Anderson did a lot of spot-up shooting, for sure.

He led the league with 366 made 3-pointers and with 422 3-point attempts. He shot 39.3 percent from beyond the arc, which is quite impressive considering how much volume he had from beyond the arc. Stan Van Gundy liked having his power forwards able to hoist away 3-pointers. Anderson fit that bill, and that is why the Magic were willing to invest so heavily in Anderson as a start and in his future with the team (well, actually that will come with what the team does as the rights holder in Anderson’s upcoming restricted free agency).

Anderson took advantage of the minutes he was given.

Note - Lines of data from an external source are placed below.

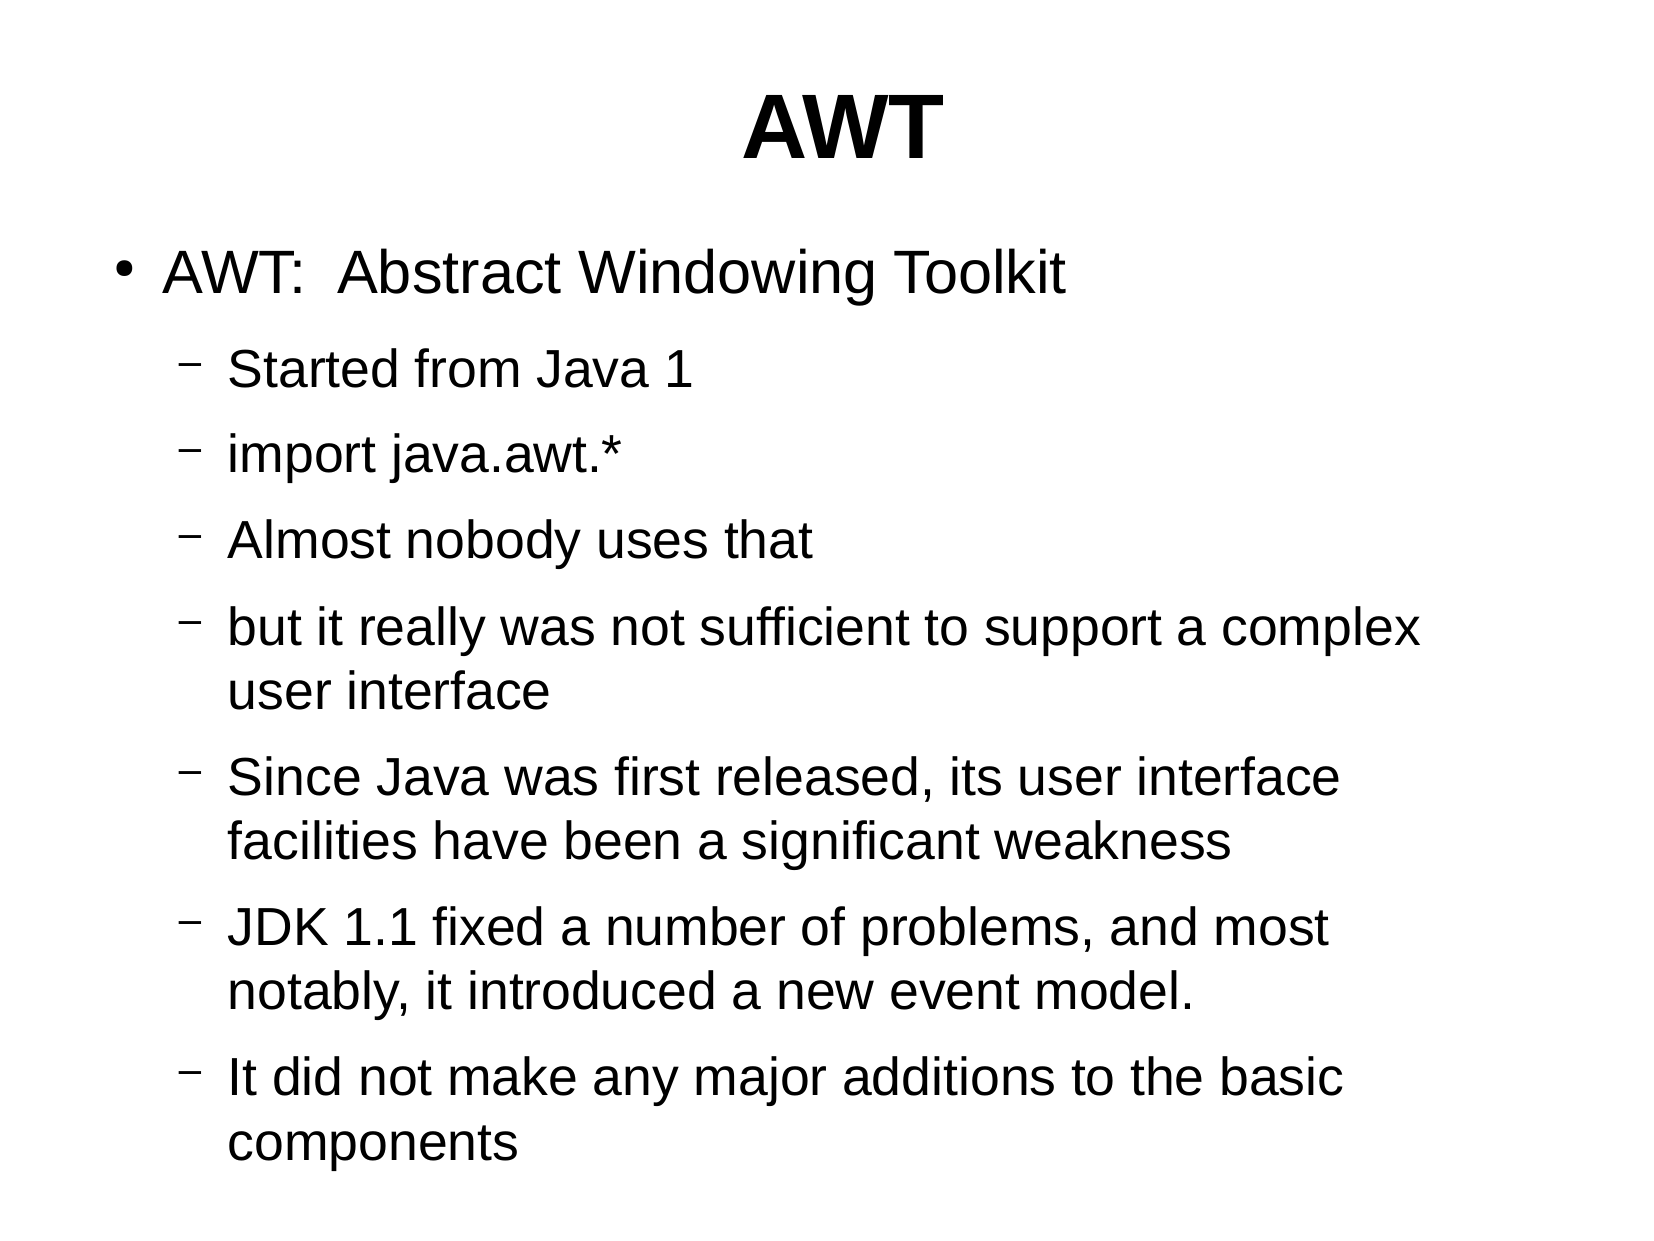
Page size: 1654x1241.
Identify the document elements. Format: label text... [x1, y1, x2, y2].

title AWT [82, 49, 1571, 196]
list AWT: Abstract Windowing Toolkit Started from Java 1 import java.awt.* Almost nobody uses that but it really was not sufficient to support a complex user interface Since Java was first released, its user interface facilities have been a significant weakness JDK 1.1 fixed a number of problems, and most notably, it introduced a new event model. It did not make any major additions to the basic components [82, 225, 1538, 1186]
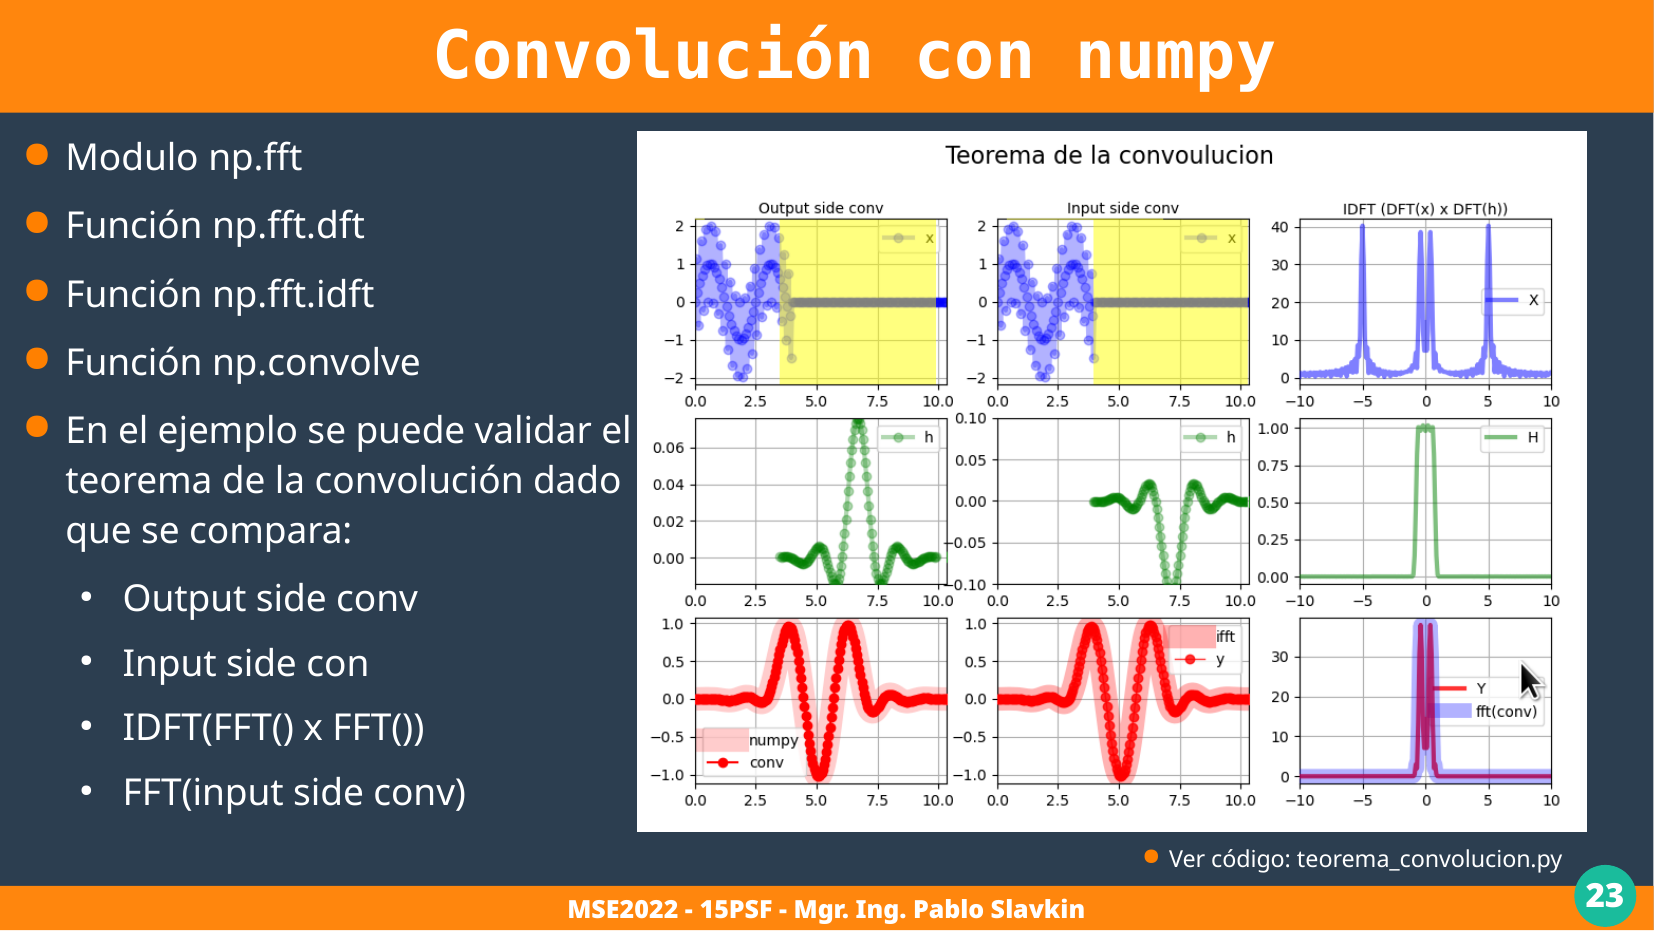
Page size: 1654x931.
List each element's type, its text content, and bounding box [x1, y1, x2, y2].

list Ver código: teorema_convolucion.py [1133, 842, 1572, 904]
list Modulo np.fft Función np.fft.dft Función np.fft.idft Función np.convolve En el ejemplo se puede validar el teorema de la convolución dado que se compara: Output side conv Input side con IDFT(FFT() x FFT()) FFT(input side conv) [7, 131, 637, 826]
picture [637, 131, 1587, 833]
title Convolución con numpy [432, 16, 1324, 113]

His per 36 minute numbers changed very little — going from 17.2 points per 36 to 18.0 points per 36 and 9.0 rebounds per 36 to 8.6 rebounds per 36. But his impact seemed to be even greater. And that is what you want from a young player being asked to step in and play more minutes. As Stan Van Gundy said when he was asked about Anderson’s Most Improved Award, this was a strong measure of how a young player like Anderson improved. He was asked to take on a bigger role, and he succeeded in it.

Anderson though tried to develop himself into more than just a spot-up 3-point shooter. This is what Stan Van Gundy asked him to do and continued to harp to him through the press throughout the season.

Anderson greatly improved in one area and this might account for a good chunk of his increased scoring production. Anderson became a superb offensive rebounder.

His offensive rebound rate jumped from 10.8 in 2011 to 13.0 in 2012. Anderson took 233 shots at the rim in 2012 (making 135 of them for 57.9 percent shooting). In 2011, Anderson only had 136 shots at the rim and, in 2010, Anderson had 141. On a per-36 minute basis, that equates to: 4.3 shots at the rim per 36 in 2012 compared to 3.4 in 2011 and 5.6 in 2010 (in much more limited minutes).

Anderson was better at providing some dynamism to the team and doing more than his expected role. His work on the offensive glass was always underrated and it came through in the

He certainly has a rebounding mentality in him. After all, Anderson was the top rebounder int he Pac-12 his sophomore year at California. He also played a lot more in the post for the Golden Bears in those two years.

“I think this series has taught me a lot of what I want to improve on,” Anderson said at exit interviews following Orlando’s defeat to Indiana in the first round. “Obviously teams are going to be trying to take away my shot. I definitely want to work on improving my post game and getting stronger in the post. In college, that was kind of my bread and butter and I was really comfortable with that. Then when I came into the NBA, I turned into a pick and pop guy. I want to work on that a lot.”

Anderson said he would also like to improve his ability to shoot off the dribble and create shots for himself some. That is something he said he has worked on throughout his NBA career, but has not been comfortable enough to use in games (and that was not really his role as much).

Stan Van Gundy was constantly asking Anderson to do more. He would have liked to see Anderson continue to improve his work on the defensive glass and on defense overall. Van Gundy constantly challenged Anderson to define himself less and less by his offensive numbers. It is yet to be seen whether this is something Anderson will take to heart with Van Gundy no longer the head coach.

Anderson said he does not want to be limited to being a spot-up shooter and hopes to continue expanding his game in the offseason. It is yet to be seen whether the Magic will be the beneficiaries of his labors this offseason.

Anderson though took those first steps in 2012. He not only continued to hit 3-pointers at an incredibly efficient rate, but began to show he could get active in many other ways on the offensive end.